Abstract 18193: Distinct Effects of Unfractionated Heparin and Bivalirudin on Circulating Pro-Angiogenic Peptides
Unfractionated heparin (UFH) and bivalirudin (Bival) are commonly employed anticoagulants during percutaneous coronary intervention (PCI). Soluble fms-like tyrosine kinase 1 (sFLT1) is a circulating form of the Type 1 vascular endothelial growth factor (VEGF) receptor. sFLT1 levels are elevated in acute myocardial infarction and associated with thrombocytopenia and renal dysfunction. We explored whether anticoagulant therapy during PCI modulates circulating levels of sFLT1 and its ligands VEGF and placental growth factor (PlGF).

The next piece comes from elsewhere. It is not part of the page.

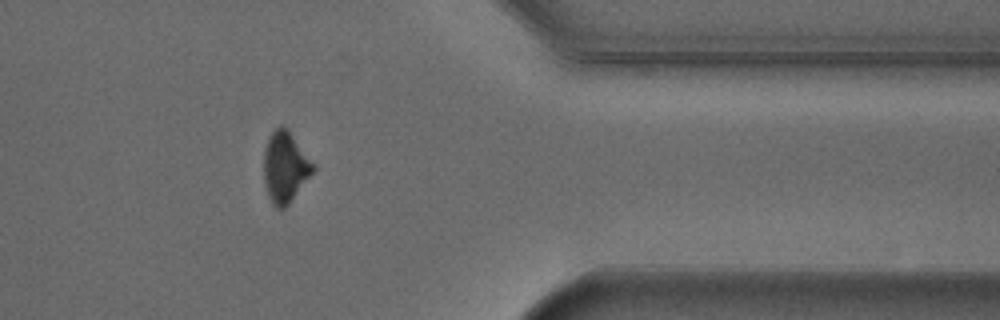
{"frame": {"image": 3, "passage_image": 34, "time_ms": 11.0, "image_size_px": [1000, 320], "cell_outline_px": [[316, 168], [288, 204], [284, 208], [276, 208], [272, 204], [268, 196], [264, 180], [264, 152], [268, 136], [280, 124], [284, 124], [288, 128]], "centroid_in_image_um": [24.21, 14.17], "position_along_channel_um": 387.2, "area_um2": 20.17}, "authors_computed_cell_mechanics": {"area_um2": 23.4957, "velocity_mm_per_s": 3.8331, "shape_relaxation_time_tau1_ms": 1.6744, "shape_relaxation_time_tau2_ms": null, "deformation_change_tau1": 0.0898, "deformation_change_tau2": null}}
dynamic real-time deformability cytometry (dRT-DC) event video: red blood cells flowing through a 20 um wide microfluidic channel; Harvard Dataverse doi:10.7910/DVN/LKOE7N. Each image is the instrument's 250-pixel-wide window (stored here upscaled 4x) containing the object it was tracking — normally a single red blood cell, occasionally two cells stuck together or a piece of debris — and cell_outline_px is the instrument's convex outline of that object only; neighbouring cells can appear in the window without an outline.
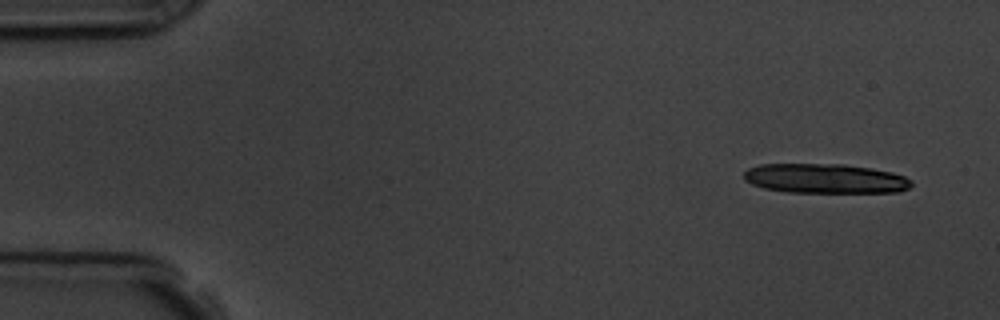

Methods & Results: We measured sFLT1, PlGF, and VEGF levels by enzyme linked immunosorbent assays (ELISA) in 16 patients undergoing elective PCI. Compared to baseline values, sFLT1 and PlGF levels increased by 2629±313% and 253±54%, respectively, within 30 minutes of UFH therapy (p<0.01 for both; n=8). VEGF levels decreased by 93.2±5% in patients treated with UFH (p<0.01 vs baseline). No change in sFLT1, PlGF, or VEGF levels were observed in any patients receiving Bival (n=8). To explore the direct effect of anticoagulation without patient heterogeneity, adult, male wild-type mice received venous injections of clinically dosed UFH or Bival. Compared to saline controls, sFLT1 and PlGF levels increased by >500% (p<0.01, for both) and VEGF levels increased by 221±101% (p<0.05) 30 minutes after UFH treatment. Neither Bival or dermatan sulfate (positive control for UFH) affected peptide levels. To study whether PlGF modulates sFLT1 or VEGF levels, PlGF knockout (−/−) mice were treated with UFH or Bival. Compared to controls, sFLT1 and VEGF levels increased by 1713±779% and 219±128% in PlGF−/− mice (p<0.01, for both) with undetectable PlGF levels after UFH. Bival had no effect on peptide levels. To study the cellular origin of peptides after anticoagulant therapy, human coronary endothelial cells were treated with UFH and demonstrated increased sFLT1 and PlGF levels (ANOVA p<0.01 for both) with reduced VEGF levels (ANOVA p<0.05). Bival had no effect on protein levels.
Conclusions: Circulating levels of sFLT1, PlGF, and VEGF are significantly altered by UFH, while Bival therapy has no effect. These findings may have implications for patients receiving anticoagulant therapy and clinical trials involving angiogenic peptides.
- © 2010 by American Heart Association, Inc.